The present study demonstrated that GMFG is enriched in the pseudopodia of migrating human T lymphocytes. Interference with GMFG expression markedly inhibited SDF1 stimulated chemotaxis. This effect was associated with reduced migration and a failure to sustain cellular polarity and directed movement. The inability of the cells to move was associated with an increase in total β1 integrin levels which included elevated expression levels of the high-affinity conformation of the β1 subunit. These changes and the increased adhesion of GMFG-KD cells to fibronectin appeared to be predominantly related to increased α5β1 levels. This was further supported by the fact that a synthetic RGD containing peptide and inhibitory antibodies specific for the α5 and β1 subunits reduced the elevated adhesion of the GMFG-KD lines to levels comparable with control cells. The loss of GMFG also seems to impact on the distribution of integrin molecules, as there is a propensity for GMFG-KD cells to accumulate β1 integrins within the uropod. This accumulation, in combination with increased surface expression levels, was consistent with failure of the cells to detach from the substrate. Furthermore the changes in integrin levels and activity were not restricted to the α5β1 integrin suggesting that GMFG activity plays a broader role in control of cellular adhesion.
GMFG is a member of the actin-depolymerizing factor homology (ADF-H) family with actin depolymerizing activity [7
]. Recent studies indicate that GMFG mediated depolymerization differs from that of other ADF-H members such as cofilin [10
]. GMFG does not bind directly to actin, rather it interacts with Arp2/3 complex members which can induce debranching of actin filaments. Interestingly, while GMFG reduces the rate of actin filament assembly, the distribution and absolute amount of F-actin ultimately produced during in vitro assays is unaltered in the absence of GMFG (data not shown). These observations raise the possibility that GMFG may be required for the transition from branched actin networks at the leading edge to more filamentous structures that are at immediately proximal to the leading edge of migrating cells. These filaments may provide the cytoskeletal architecture for interaction with integrins through integrin associated actin binding proteins. Such interactions could also regulate integrin activation and distribution to generate the adhesion required for cell movement.
Several GMFG interaction partners have been identified to date. GMFG was identified in immunoprecipitates of Arp2/3 complexes in Hela cells that were overexpressing GMFG [7
]. Subsequently, several groups confirmed the interaction of murine, yeast or dictyostelium GMFs and the Arp2/3 complex using purified proteins [9
]. WAVE2 was also co-precipitated with Myc tagged GMFG in dHL60 [5
]. However it is unclear if the latter interaction relates to cell motility rather than chemotaxis as these results were obtained with cells that had not been treated with exogenous chemokine.
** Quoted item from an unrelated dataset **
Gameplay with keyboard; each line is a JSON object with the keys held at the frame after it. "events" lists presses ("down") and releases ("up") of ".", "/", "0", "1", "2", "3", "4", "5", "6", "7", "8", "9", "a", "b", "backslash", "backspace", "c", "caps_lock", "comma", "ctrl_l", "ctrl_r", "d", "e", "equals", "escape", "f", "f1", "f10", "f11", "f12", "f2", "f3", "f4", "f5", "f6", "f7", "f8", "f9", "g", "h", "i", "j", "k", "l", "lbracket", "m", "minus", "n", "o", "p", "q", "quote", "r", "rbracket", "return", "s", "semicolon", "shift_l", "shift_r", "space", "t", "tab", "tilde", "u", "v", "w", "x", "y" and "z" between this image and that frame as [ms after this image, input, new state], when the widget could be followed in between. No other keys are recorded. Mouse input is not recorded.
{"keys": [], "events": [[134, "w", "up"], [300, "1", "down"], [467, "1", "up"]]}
The present studies demonstrated a role for GMFG in the control of T cell adhesion and its subsequent effects on cell migration in stably transduced lymphocyte lines and short term IL2 dependent peripheral blood T cells. The loss of GMFG has also been shown to decrease the chemotactic responses of both PMN and differentiated HL60 cells [5
]. The phosphorylation levels of p21 activated kinases (PAK 1 or PAK 2) and p38 MAPK were also found to be decreased following fMLF or CXCL8 stimulation of dHL60 cells. PAK1/2 plays multiple roles in the regional regulation of actin dynamics and myosin function [17
]. The strength of focal adhesions can be regulated by Pak1/2 activity as inhibition of either the activity or expression of Pak1/2 results in increased numbers of nascent long lived adhesions. The net effect of these alterations is a reduction in cellular migration. Additionally, the conformation of α5β1 integrin is known to switch from low to high affinity in focal adhesions [18
]. Hence the increased proportion of activated β1 integrin observed on GMFG-KD cells would be consistent with a Pak1/2 mediated increase in the number of focal adhesions. An intriguing possibility is that GMFG alters cytoskeletal organization which impacts on the frequency and properties of integrin contacts with the extracellular matrix. The strength of α5β1 binding can be enhanced by cytoskeletal tension forces generated by myosin II [19
], and it is conceivable that GMFG could be involved in the regulation of force generation by its effects on the cytoskeleton. The observed changes in the integrin expression patterns and activity may be a reflection of architectural changes that accompany the shifts in motility induced by GMFG loss. These are points for future examination which could provide new insights as to the regulation of lymphocyte adhesion.